TASK DESCRIPTION: Lift out each line of the data that holds "were".

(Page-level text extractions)
+---+

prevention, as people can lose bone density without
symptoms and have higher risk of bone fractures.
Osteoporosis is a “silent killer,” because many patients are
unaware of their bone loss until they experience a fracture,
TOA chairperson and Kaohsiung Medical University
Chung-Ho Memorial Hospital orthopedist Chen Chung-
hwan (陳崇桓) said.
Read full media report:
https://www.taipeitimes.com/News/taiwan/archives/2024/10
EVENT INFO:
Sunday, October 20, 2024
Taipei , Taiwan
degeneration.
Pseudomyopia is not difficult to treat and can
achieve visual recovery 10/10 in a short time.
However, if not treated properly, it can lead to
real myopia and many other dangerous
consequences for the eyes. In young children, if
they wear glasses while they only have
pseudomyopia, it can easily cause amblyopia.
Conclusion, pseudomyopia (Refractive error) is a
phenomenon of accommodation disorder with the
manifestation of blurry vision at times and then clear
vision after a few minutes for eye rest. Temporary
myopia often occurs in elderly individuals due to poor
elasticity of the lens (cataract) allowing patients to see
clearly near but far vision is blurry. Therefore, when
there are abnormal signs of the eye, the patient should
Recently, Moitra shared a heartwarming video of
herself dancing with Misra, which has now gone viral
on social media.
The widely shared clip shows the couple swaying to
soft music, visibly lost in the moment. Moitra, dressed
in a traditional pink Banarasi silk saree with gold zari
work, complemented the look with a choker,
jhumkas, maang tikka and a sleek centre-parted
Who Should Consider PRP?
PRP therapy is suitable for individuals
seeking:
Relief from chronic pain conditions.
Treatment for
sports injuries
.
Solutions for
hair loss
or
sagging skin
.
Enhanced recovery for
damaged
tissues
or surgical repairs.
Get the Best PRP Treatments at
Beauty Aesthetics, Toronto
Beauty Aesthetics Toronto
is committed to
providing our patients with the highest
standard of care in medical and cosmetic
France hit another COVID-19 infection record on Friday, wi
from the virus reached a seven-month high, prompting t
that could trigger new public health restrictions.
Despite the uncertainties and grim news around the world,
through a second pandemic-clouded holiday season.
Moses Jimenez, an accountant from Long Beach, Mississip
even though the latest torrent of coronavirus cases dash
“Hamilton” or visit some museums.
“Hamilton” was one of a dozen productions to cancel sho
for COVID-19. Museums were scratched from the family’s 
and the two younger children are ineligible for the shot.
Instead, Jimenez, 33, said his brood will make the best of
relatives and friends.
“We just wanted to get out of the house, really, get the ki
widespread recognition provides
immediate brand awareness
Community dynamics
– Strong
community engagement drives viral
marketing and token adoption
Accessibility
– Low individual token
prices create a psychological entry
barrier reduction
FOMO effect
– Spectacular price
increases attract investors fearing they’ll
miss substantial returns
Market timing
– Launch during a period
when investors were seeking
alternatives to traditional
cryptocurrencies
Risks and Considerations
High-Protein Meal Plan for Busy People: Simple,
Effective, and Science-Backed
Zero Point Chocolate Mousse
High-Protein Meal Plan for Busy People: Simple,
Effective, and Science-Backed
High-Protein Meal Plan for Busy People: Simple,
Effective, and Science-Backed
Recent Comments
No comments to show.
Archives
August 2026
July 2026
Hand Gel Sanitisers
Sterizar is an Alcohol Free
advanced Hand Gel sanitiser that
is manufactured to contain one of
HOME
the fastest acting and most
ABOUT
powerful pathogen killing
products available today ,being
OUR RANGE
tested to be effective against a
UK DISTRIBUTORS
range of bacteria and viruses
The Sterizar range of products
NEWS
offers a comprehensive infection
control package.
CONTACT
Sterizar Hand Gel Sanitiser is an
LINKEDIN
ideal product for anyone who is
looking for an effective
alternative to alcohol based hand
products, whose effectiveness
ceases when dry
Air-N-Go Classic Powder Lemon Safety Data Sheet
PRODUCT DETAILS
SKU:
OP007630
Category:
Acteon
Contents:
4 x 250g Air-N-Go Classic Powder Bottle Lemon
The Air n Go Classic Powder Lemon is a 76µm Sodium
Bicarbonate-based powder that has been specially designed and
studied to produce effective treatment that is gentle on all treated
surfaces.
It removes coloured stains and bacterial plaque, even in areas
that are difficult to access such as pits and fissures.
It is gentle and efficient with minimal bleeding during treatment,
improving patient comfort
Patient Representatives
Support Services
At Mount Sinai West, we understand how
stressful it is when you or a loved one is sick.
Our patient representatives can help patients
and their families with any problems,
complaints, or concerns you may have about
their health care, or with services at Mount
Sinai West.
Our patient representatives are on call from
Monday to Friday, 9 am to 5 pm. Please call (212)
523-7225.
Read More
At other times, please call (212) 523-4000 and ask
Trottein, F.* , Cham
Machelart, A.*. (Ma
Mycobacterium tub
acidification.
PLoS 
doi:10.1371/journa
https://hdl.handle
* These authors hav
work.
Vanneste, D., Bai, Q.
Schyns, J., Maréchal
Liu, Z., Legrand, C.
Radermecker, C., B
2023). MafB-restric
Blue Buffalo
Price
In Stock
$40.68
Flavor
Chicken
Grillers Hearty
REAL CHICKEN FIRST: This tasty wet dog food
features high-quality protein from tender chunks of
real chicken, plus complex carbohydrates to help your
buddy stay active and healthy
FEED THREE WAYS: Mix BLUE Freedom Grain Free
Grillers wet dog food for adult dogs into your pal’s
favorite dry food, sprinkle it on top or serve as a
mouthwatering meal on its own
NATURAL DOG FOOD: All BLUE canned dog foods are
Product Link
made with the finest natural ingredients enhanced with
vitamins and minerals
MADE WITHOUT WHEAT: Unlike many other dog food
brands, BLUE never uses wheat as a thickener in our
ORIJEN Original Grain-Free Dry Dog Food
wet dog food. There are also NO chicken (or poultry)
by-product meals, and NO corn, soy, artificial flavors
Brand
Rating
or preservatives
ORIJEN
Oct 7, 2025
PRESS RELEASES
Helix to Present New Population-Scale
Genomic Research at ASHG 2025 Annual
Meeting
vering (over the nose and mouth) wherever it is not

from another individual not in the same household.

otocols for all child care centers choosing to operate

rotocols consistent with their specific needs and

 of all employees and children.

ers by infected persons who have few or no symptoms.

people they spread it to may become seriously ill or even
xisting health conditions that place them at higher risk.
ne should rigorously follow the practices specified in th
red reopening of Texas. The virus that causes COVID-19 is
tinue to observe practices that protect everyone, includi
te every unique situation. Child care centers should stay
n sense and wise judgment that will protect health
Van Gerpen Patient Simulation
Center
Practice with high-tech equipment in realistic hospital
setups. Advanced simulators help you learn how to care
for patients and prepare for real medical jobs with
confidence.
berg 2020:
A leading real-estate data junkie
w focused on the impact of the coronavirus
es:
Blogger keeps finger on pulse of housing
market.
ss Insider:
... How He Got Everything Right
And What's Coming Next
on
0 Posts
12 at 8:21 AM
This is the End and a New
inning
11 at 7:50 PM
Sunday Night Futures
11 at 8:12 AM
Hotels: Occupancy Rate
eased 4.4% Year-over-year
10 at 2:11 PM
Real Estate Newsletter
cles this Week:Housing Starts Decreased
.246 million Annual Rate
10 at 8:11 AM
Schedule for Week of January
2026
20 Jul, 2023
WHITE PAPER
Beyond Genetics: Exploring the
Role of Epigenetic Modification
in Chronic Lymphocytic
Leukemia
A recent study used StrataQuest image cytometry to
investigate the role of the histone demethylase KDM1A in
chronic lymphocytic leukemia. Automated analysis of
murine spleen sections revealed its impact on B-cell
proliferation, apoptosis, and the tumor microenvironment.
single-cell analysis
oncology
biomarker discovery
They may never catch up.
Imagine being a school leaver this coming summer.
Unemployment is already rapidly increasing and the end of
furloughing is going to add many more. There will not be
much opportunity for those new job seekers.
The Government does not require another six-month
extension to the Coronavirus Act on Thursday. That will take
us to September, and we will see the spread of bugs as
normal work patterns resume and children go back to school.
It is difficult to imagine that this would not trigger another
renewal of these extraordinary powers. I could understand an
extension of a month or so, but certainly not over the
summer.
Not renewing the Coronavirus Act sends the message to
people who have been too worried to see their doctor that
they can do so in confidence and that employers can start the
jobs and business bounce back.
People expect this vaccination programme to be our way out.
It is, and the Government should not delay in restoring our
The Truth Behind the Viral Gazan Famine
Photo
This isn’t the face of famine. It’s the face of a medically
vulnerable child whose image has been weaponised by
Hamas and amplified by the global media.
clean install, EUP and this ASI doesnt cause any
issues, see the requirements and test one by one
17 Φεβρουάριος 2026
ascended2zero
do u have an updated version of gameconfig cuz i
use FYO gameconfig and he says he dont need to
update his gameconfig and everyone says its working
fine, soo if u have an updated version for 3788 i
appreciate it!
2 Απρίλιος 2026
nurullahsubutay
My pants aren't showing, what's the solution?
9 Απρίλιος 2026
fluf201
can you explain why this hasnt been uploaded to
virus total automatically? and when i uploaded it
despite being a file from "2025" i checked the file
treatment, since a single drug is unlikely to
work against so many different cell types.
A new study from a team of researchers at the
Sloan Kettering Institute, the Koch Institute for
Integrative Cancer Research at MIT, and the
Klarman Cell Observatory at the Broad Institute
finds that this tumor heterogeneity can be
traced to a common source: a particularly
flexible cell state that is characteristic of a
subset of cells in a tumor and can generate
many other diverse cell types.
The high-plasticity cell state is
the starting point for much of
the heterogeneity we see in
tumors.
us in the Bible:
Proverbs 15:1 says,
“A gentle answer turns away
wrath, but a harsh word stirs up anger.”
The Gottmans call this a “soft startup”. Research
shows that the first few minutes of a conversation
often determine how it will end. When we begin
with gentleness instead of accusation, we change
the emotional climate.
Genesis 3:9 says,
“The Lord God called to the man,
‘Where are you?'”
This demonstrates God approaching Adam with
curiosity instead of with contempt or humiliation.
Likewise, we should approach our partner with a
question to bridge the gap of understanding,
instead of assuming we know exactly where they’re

+---+

COMPLETED TASK:
for COVID-19. Museums were scratched from the family’s 
when investors were seeking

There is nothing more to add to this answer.